Task prompt: Take the records below from their first line to the line with "sellem: -Koljite u", and restate those lines word for word.

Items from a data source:

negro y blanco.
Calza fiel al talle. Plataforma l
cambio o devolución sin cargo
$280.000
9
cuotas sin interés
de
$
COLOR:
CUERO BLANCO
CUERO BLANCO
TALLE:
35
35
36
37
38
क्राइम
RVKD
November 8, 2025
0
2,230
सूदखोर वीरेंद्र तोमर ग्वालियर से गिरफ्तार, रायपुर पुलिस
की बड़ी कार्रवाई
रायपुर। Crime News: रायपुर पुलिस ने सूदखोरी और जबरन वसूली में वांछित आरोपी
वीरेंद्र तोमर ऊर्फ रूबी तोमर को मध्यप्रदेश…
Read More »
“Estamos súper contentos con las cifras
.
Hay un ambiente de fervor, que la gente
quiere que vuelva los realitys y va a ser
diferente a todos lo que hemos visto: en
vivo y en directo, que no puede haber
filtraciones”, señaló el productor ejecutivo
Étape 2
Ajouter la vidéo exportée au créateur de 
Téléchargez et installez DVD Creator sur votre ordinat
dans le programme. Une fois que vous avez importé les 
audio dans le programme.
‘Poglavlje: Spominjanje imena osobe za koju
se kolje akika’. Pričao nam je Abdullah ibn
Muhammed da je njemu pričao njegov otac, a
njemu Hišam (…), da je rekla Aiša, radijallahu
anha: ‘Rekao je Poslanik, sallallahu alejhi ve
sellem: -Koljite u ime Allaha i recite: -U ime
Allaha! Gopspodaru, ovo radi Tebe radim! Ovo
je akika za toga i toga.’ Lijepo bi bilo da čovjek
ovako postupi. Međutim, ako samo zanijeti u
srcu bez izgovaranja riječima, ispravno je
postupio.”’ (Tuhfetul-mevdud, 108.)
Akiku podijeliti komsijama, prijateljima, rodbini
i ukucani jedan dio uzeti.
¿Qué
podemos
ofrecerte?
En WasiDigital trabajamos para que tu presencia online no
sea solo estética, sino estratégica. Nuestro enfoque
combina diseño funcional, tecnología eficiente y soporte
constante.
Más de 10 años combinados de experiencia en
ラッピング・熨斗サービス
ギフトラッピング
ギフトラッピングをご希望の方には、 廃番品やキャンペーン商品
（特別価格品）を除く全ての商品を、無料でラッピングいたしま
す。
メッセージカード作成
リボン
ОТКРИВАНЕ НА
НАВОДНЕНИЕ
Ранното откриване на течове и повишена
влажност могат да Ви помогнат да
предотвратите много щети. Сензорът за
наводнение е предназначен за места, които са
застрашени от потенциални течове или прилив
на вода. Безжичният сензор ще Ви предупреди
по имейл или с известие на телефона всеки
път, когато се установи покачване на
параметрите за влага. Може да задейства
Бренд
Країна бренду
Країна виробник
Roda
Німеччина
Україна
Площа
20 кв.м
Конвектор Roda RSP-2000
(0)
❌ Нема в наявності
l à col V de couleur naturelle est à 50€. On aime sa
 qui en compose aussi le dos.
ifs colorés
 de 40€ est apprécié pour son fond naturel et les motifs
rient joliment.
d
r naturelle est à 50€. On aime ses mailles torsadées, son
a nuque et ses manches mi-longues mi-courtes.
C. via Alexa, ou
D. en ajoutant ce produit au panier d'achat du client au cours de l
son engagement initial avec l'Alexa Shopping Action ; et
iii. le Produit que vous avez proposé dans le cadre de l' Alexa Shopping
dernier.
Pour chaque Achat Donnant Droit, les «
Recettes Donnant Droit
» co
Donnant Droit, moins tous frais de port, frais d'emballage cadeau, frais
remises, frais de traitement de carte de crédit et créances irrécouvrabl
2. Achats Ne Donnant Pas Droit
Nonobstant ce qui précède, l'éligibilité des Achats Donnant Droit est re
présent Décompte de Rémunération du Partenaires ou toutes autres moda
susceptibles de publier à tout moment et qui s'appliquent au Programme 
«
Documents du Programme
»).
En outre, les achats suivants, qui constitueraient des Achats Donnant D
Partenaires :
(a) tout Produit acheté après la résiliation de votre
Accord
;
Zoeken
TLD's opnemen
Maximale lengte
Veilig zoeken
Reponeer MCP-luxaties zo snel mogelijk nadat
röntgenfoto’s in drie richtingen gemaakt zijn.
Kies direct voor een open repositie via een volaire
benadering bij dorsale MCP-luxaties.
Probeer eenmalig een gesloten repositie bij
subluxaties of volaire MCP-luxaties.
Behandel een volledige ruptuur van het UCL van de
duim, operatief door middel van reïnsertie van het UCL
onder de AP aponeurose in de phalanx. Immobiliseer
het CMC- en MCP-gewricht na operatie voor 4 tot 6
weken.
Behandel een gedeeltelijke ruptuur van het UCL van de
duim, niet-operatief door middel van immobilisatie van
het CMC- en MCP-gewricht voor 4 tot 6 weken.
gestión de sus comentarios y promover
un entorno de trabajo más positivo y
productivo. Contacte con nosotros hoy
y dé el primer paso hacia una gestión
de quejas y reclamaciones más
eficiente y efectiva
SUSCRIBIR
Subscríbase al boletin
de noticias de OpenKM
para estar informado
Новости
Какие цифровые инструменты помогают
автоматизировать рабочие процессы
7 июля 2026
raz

Final answer:
negro y blanco.
Calza fiel al talle. Plataforma l
cambio o devolución sin cargo
$280.000
9
cuotas sin interés
de
$
COLOR:
CUERO BLANCO
CUERO BLANCO
TALLE:
35
35
36
37
38
क्राइम
RVKD
November 8, 2025
0
2,230
सूदखोर वीरेंद्र तोमर ग्वालियर से गिरफ्तार, रायपुर पुलिस
की बड़ी कार्रवाई
रायपुर। Crime News: रायपुर पुलिस ने सूदखोरी और जबरन वसूली में वांछित आरोपी
वीरेंद्र तोमर ऊर्फ रूबी तोमर को मध्यप्रदेश…
Read More »
“Estamos súper contentos con las cifras
.
Hay un ambiente de fervor, que la gente
quiere que vuelva los realitys y va a ser
diferente a todos lo que hemos visto: en
vivo y en directo, que no puede haber
filtraciones”, señaló el productor ejecutivo
Étape 2
Ajouter la vidéo exportée au créateur de 
Téléchargez et installez DVD Creator sur votre ordinat
dans le programme. Une fois que vous avez importé les 
audio dans le programme.
‘Poglavlje: Spominjanje imena osobe za koju
se kolje akika’. Pričao nam je Abdullah ibn
Muhammed da je njemu pričao njegov otac, a
njemu Hišam (…), da je rekla Aiša, radijallahu
anha: ‘Rekao je Poslanik, sallallahu alejhi ve
sellem: -Koljite u ime Allaha i recite: -U ime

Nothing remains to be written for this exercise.